In his post federal election response, Moe tried to tie Prime Minister Justin Trudeau to the low uptake, claiming that Ottawa has exclusive jurisdiction and a role to play in boosting rates.
“Our Far North and Indigenous communities are running at a vaccination rate lower than 50 percent, some as low as 23 percent. This is an area where we have some of the highest COVID transmissions in the province and this is an area of exclusive federal jurisdiction,” Moe said.
The website COVID-19 Tracker Canada, cites full immunization rates in the Far North at 42.7 percent. The South, Saskatoon, Central and North regions of the province have full vaccinated rates between 57 and 60 percent.
The Federation of Sovereign Indigenous Nations said that the low immunization uptake is not just on First Nations communities, but in other areas of the province. It called on the provincial and federal governments to work together to end the pandemic.
There are many communities and regions, not just First Nations communities that have a low vaccination rate. We continue to urge everyone to get vaccinated as soon as possible.

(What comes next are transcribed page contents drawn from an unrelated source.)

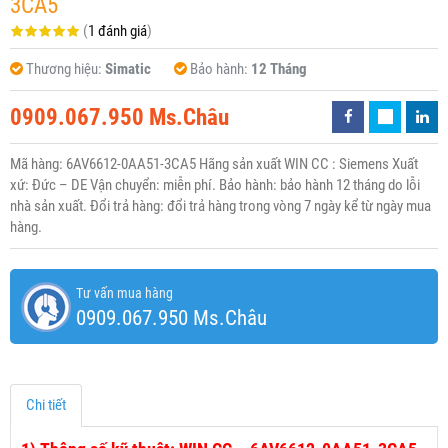
3CA5
(
1 đánh giá
)
Thương hiệu:
Simatic
Bảo hành:
12 Tháng
0909.067.950 Ms.Châu
Mã hàng: 6AV6612-0AA51-3CA5 Hãng sản xuất WIN CC : Siemens Xuất
xứ: Đức – DE Vận chuyển: miễn phí. Bảo hành: bảo hành 12 tháng do lỗi
nhà sản xuất. Đổi trả hàng: đổi trả hàng trong vòng 7 ngày kể từ ngày mua
hàng.
Tư vấn mua hàng
0909.067.950 Ms.Châu
Chi tiết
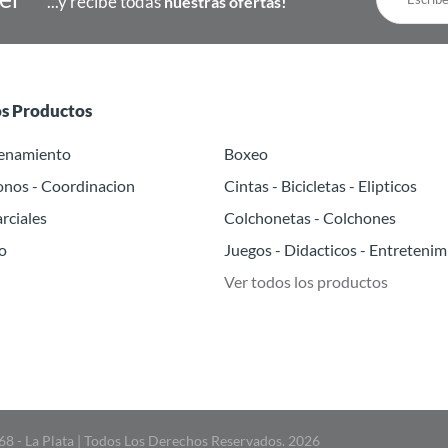
...y recibe todas
nuestras ofertas!
os Productos
renamiento
Boxeo
onos - Coordinacion
Cintas - Bicicletas - Elipticos
rciales
Colchonetas - Colchones
o
Juegos - Didacticos - Entretenim
Ver todos los productos
 68 - La Plata | Todos Los Derechos Reservados. 2026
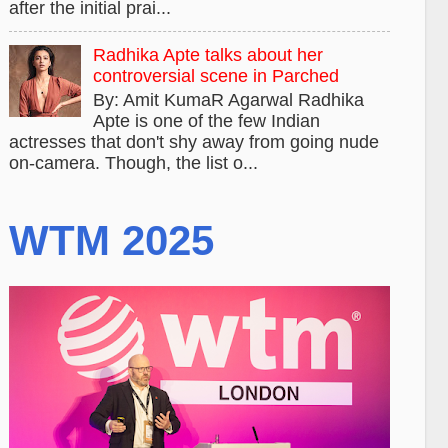
after the initial prai...
Radhika Apte talks about her
controversial scene in Parched
By: Amit KumaR Agarwal Radhika
Apte is one of the few Indian
actresses that don't shy away from going nude
on-camera. Though, the list o...
WTM 2025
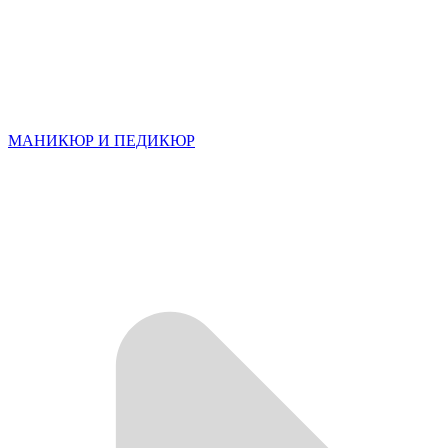
МАНИКЮР И ПЕДИКЮР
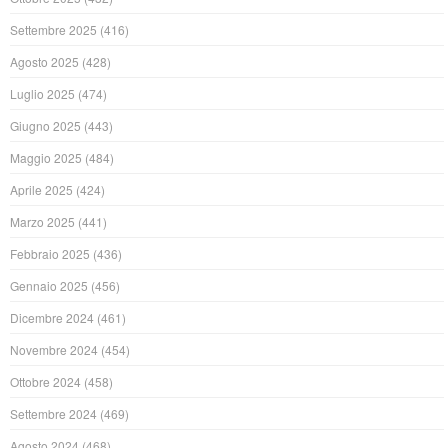
Settembre 2025
(416)
Agosto 2025
(428)
Luglio 2025
(474)
Giugno 2025
(443)
Maggio 2025
(484)
Aprile 2025
(424)
Marzo 2025
(441)
Febbraio 2025
(436)
Gennaio 2025
(456)
Dicembre 2024
(461)
Novembre 2024
(454)
Ottobre 2024
(458)
Settembre 2024
(469)
Agosto 2024
(468)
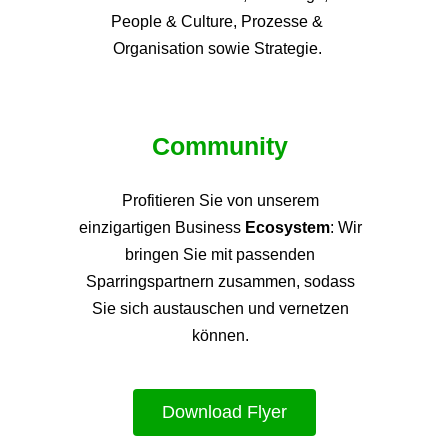
People & Culture, Prozesse &
Organisation sowie Strategie.
Community
Profitieren Sie von unsere
m
einzigartigen Business
Ecosystem
: Wir
bringen Sie mit passenden
Sparringspartnern zusammen, sodass
Sie sich austauschen und vernetzen
können.
Download Flyer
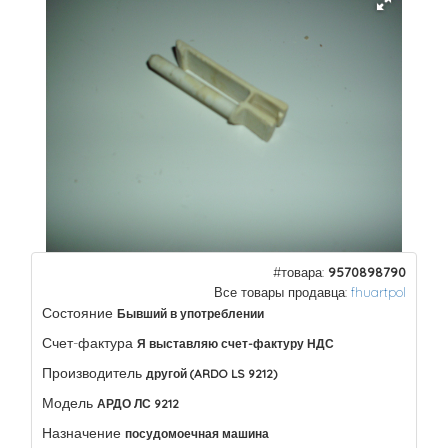
#товара:
9570898790
Все товары продавца:
fhuartpol
Состояние
Бывший в употреблении
Счет-фактура
Я выставляю счет-фактуру НДС
Производитель
другой (ARDO LS 9212)
Модель
АРДО ЛС 9212
Назначение
посудомоечная машина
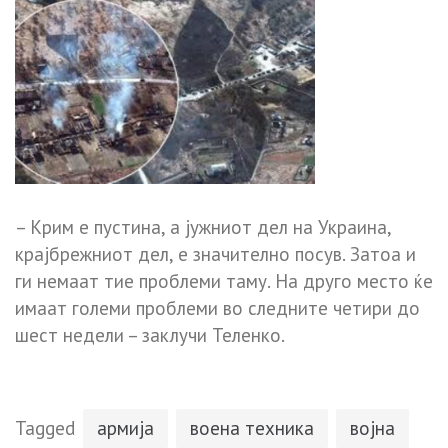
– Крим е пустина, а јужниот дел на Украина,
крајбрежниот дел, е значително посув. Затоа и
ги немаат тие проблеми таму. На друго место ќе
имаат големи проблеми во следните четири до
шест недели – заклучи Теленко.
Tagged
армија
воена техника
војна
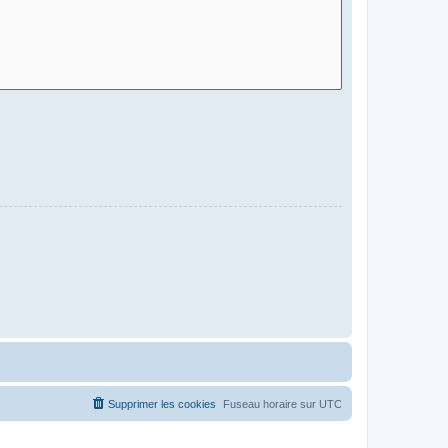
Supprimer les cookies
Fuseau horaire sur
UTC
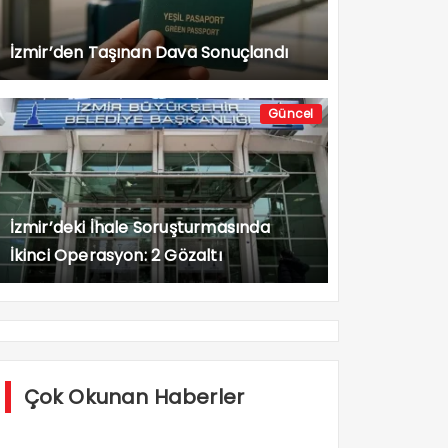
İzmir’den Taşınan Dava Sonuçlandı
Güncel
İzmir’deki İhale Soruşturmasında
İkinci Operasyon: 2 Gözaltı
Çok Okunan Haberler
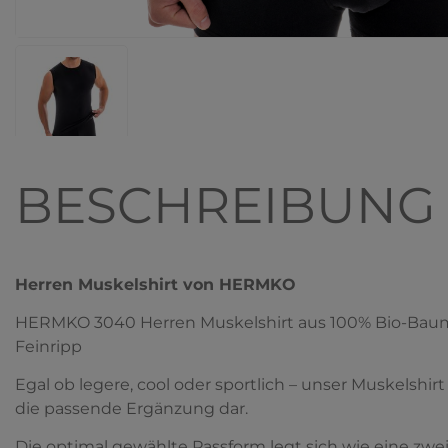
BESCHREIBUNG
Herren Muskelshirt von HERMKO
HERMKO 3040 Herren Muskelshirt aus 100% Bio-Baumw
Feinripp
Egal ob legere, cool oder sportlich – unser Muskelshirt
die passende Ergänzung dar.
Die optimal gewählte Passform legt sich wie eine zwe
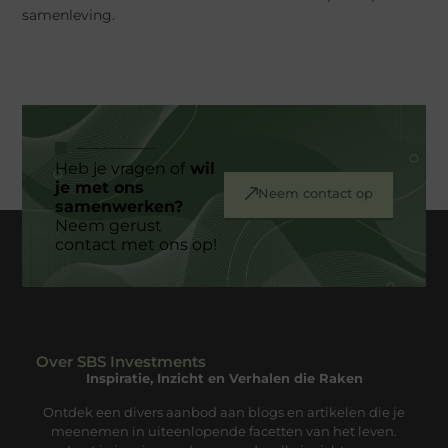
samenleving.
Heb je vragen of
wil
je met ons
Neem contact op
samenwerken?
Neem gerust
contact met ons op!
Over SBS Investments
Inspiratie, Inzicht en Verhalen die Raken
Ontdek een divers aanbod aan blogs en artikelen die je
meenemen in uiteenlopende facetten van het leven.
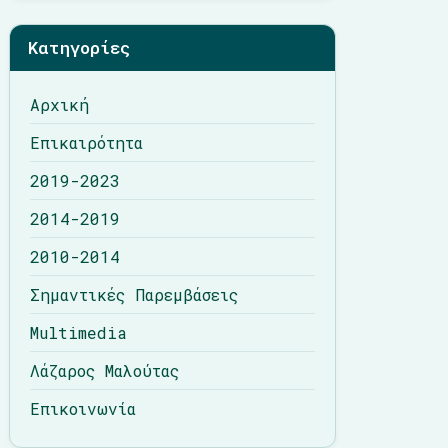
Λάζαρος Μαλούτας
Κατηγορίες
Επικοινωνία
Αρχική
Επικαιρότητα
2019-2023
2014-2019
2010-2014
Σημαντικές Παρεμβάσεις
Multimedia
Λάζαρος Μαλούτας
Επικοινωνία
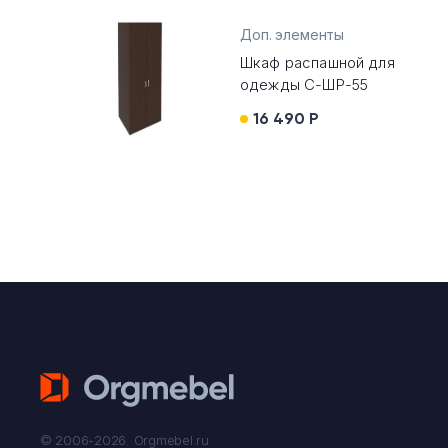
Доп. элементы
Шкаф распашной для
одежды С-ШР-55
16 490 Р
© 2006-2026. Orgmebel.ru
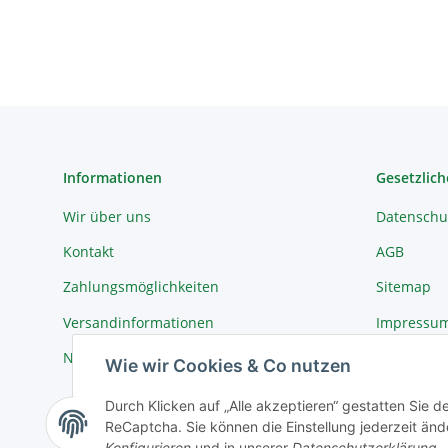
Informationen
Gesetzlich
Wir über uns
Datenschu
Kontakt
AGB
Zahlungsmöglichkeiten
Sitemap
Versandinformationen
Impressu
Newsletter
Widerrufs
Wie wir Cookies & Co nutzen
Durch Klicken auf „Alle akzeptieren“ gestatten Sie 
ReCaptcha. Sie können die Einstellung jederzeit ände
Vertrag widerrufen
Konfigurieren
und in unserer
Datenschutzerklärung
.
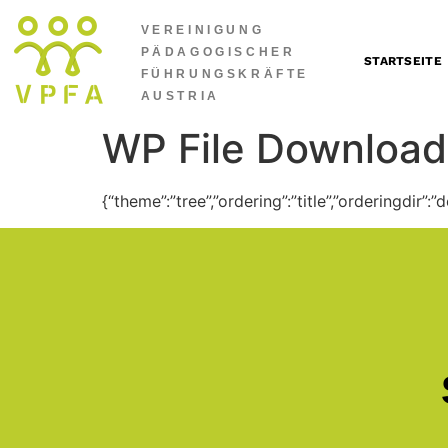
VEREINIGUNG
PÄDAGOGISCHER
STARTSEITE
FÜHRUNGSKRÄFTE
AUSTRIA
WP File Download
{“theme”:”tree”,”ordering”:”title”,”orderingdir”:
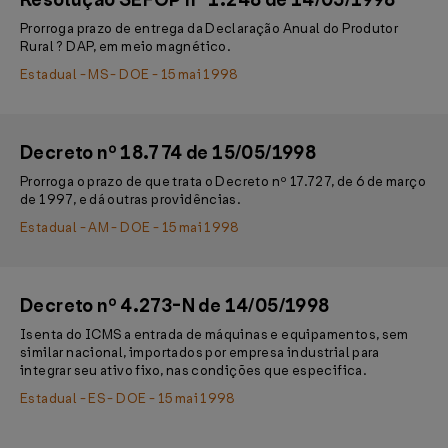
Resolução SEFOP nº 1.248 de 14/05/1998
Prorroga prazo de entrega da Declaração Anual do Produtor
Rural ? DAP, em meio magnético.
Estadual - MS - DOE - 15 mai 1998
Decreto nº 18.774 de 15/05/1998
Prorroga o prazo de que trata o Decreto nº 17.727, de 6 de março
de 1997, e dá outras providências.
Estadual - AM - DOE - 15 mai 1998
Decreto nº 4.273-N de 14/05/1998
Isenta do ICMS a entrada de máquinas e equipamentos, sem
similar nacional, importados por empresa industrial para
integrar seu ativo fixo, nas condições que especifica.
Estadual - ES - DOE - 15 mai 1998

We all must work together to end this pandemic for every community @PremierScottMoe @JustinTrudeau https://t.co/dsKOLrr6yo
— FSIN (@fsinations) September 23, 2021
Indigenous Services Minister also denounced Moe’s comments stating they were inaccurate and undermines the cooperative approach in dealing with the virus.
Stating that all this work is “exclusive” federal jurisdiction is not only inaccurate but undermines the spirit of Indigenous self-determination that has guided our cooperative approach and must continue in order to overcome this current wave.
— Marc Miller (@MarcMillerVM) September 24, 2021
The province Friday said, “Saskatchewan has now reached 80 per cent of all eligible residents receiving their first dose of COVID-19 vaccine, and 71 per cent receiving two doses.”